:: Provided entries ::
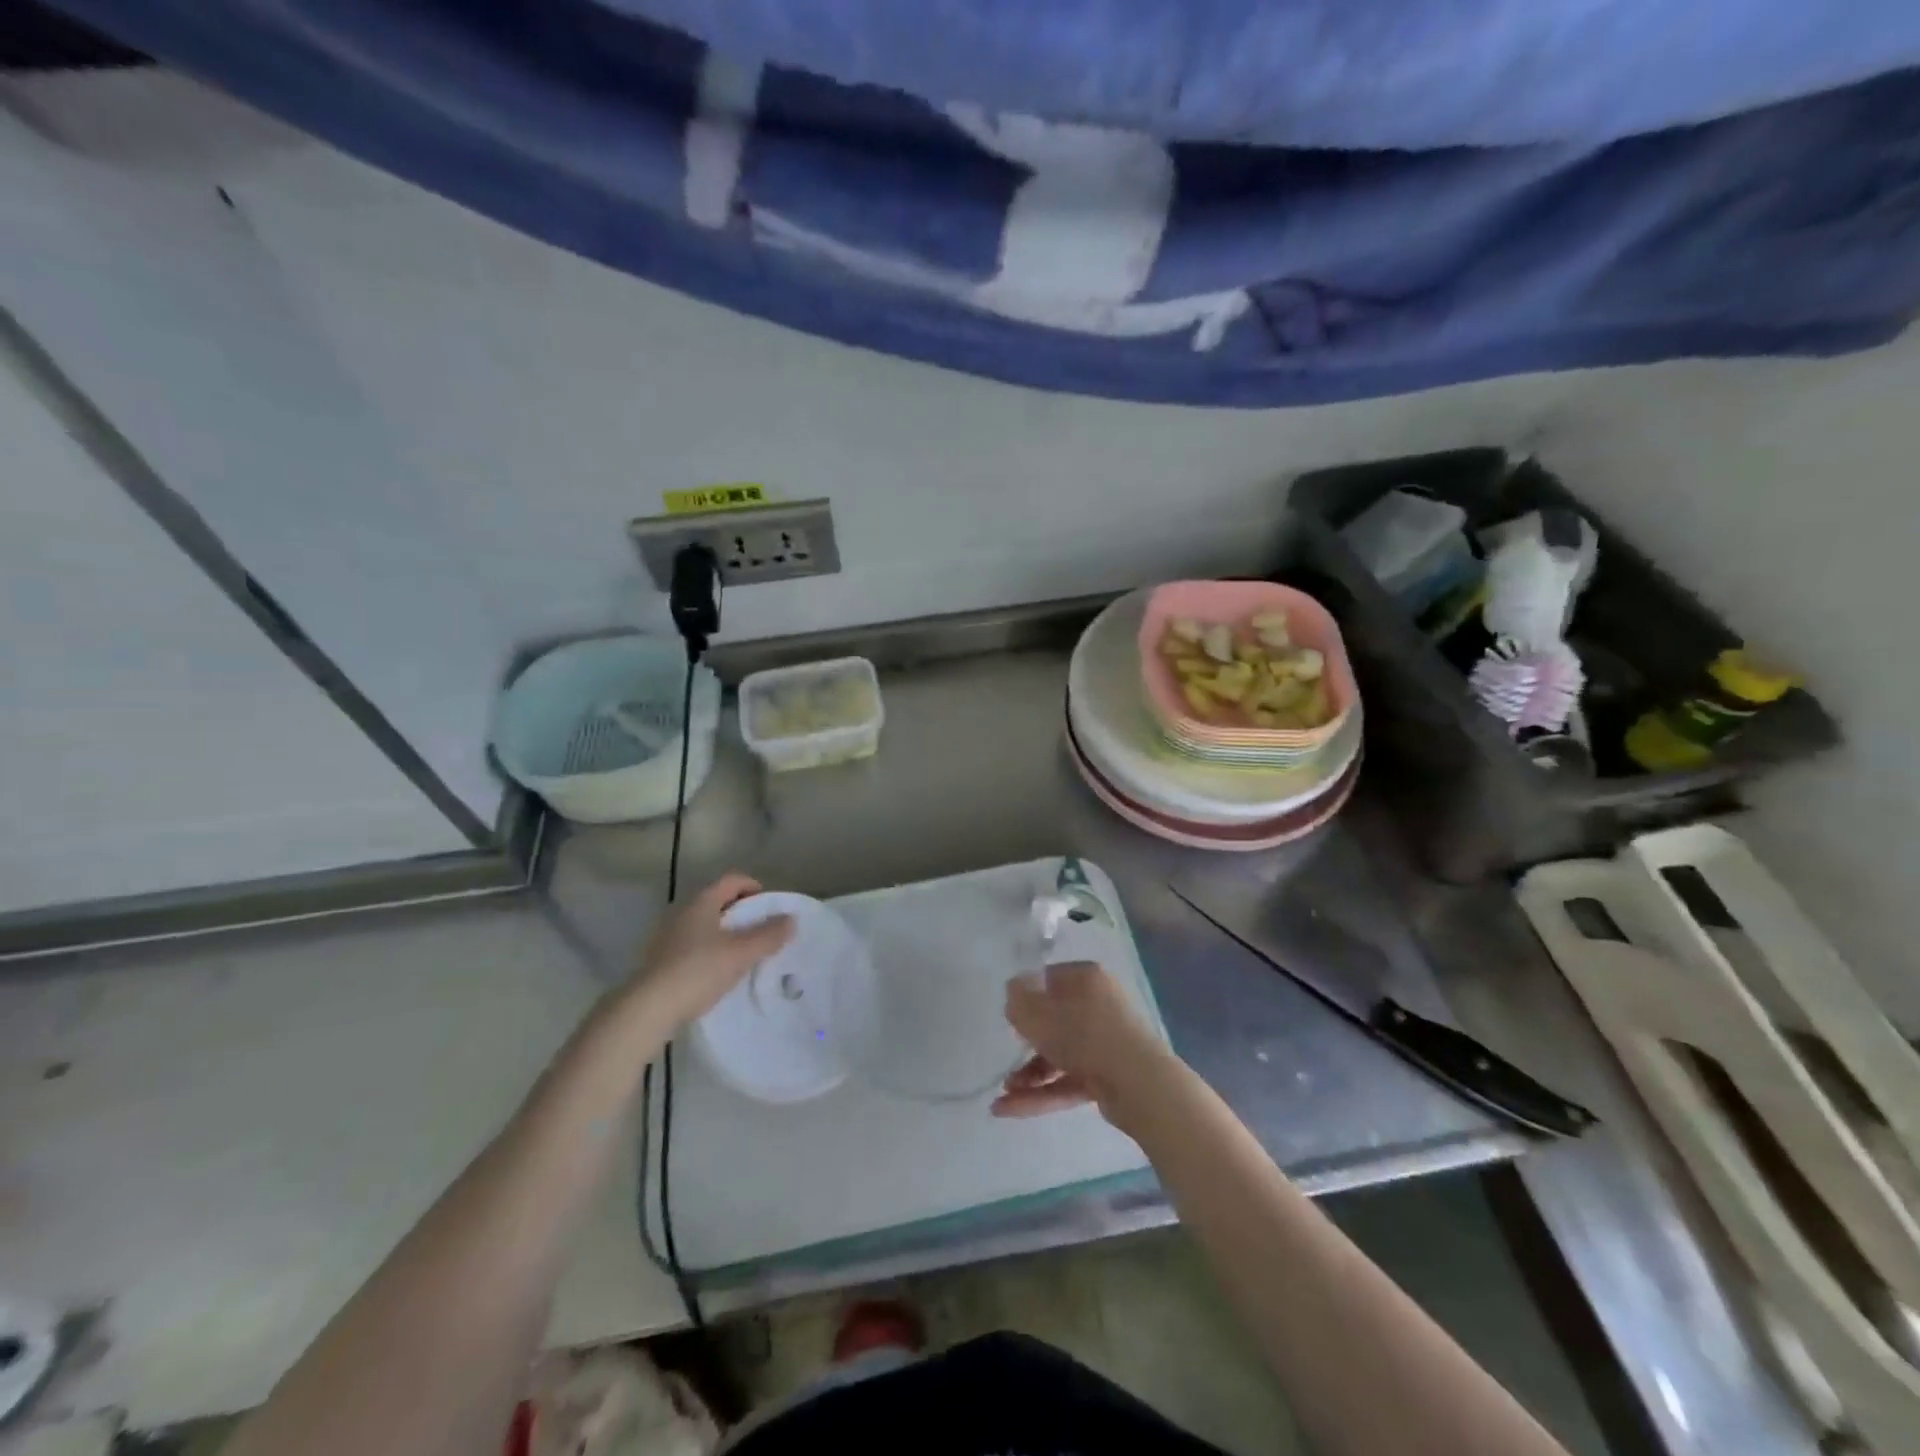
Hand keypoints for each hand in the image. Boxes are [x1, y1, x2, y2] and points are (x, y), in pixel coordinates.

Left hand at [623, 873, 794, 1032]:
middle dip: (743, 913)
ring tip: (745, 954)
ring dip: (727, 935)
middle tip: (763, 931)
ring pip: (706, 926)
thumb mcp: (741, 953)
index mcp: (701, 902)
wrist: (648, 1010)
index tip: (771, 907)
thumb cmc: (698, 971)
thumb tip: (791, 919)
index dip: (754, 887)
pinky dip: (711, 952)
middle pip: (719, 902)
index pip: (732, 880)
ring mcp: (668, 937)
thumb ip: (769, 935)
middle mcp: (682, 913)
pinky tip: (720, 973)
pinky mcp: (661, 961)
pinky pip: (694, 947)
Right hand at [992, 960, 1176, 1126]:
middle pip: (1055, 1020)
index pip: (1049, 979)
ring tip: (1003, 1094)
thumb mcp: (1038, 1014)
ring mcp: (1105, 1043)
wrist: (1139, 1085)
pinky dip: (1042, 1093)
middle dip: (1026, 1043)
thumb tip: (1014, 991)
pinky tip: (1009, 1109)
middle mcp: (1098, 1005)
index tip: (1011, 1016)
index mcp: (1086, 979)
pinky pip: (1068, 1080)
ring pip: (1060, 1054)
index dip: (1027, 996)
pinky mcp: (1108, 1076)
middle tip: (1006, 1057)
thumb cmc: (1084, 1035)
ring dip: (1030, 1074)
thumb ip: (1018, 1001)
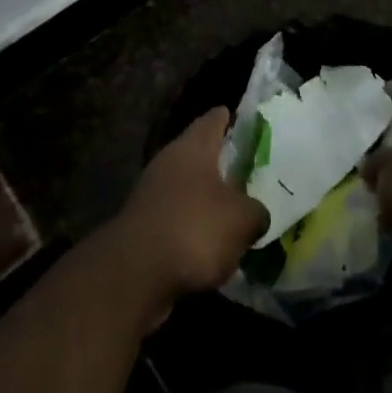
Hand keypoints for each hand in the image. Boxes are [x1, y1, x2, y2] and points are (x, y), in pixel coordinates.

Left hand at [106, 109, 268, 321]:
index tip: (244, 119)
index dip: (230, 118)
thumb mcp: (242, 220)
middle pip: (199, 154)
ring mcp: (151, 194)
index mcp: (192, 147)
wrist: (135, 274)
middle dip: (222, 162)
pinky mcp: (143, 226)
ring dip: (207, 198)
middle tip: (249, 170)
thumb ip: (256, 211)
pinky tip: (212, 245)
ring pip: (188, 188)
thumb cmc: (194, 229)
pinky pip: (177, 218)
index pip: (213, 119)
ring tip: (235, 212)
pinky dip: (193, 227)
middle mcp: (169, 162)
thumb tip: (256, 213)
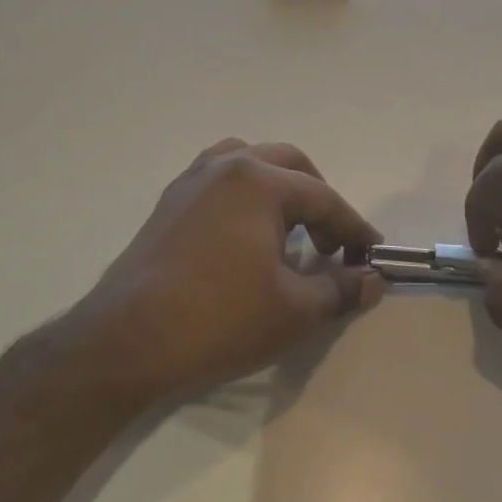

:: Your instructions ::
Take the lines above from the one containing "pinky pip: (1068, 1080)" down to the one containing "thumb ip: (1018, 1001)", and transcribe them exactly, both ends included.

:: Output of the exercise ::
pinky pip: (1068, 1080)
ring pip: (1060, 1054)
index dip: (1027, 996)
pinky mcp: (1108, 1076)
middle tip: (1006, 1057)
thumb cmc: (1084, 1035)
ring dip: (1030, 1074)
thumb ip: (1018, 1001)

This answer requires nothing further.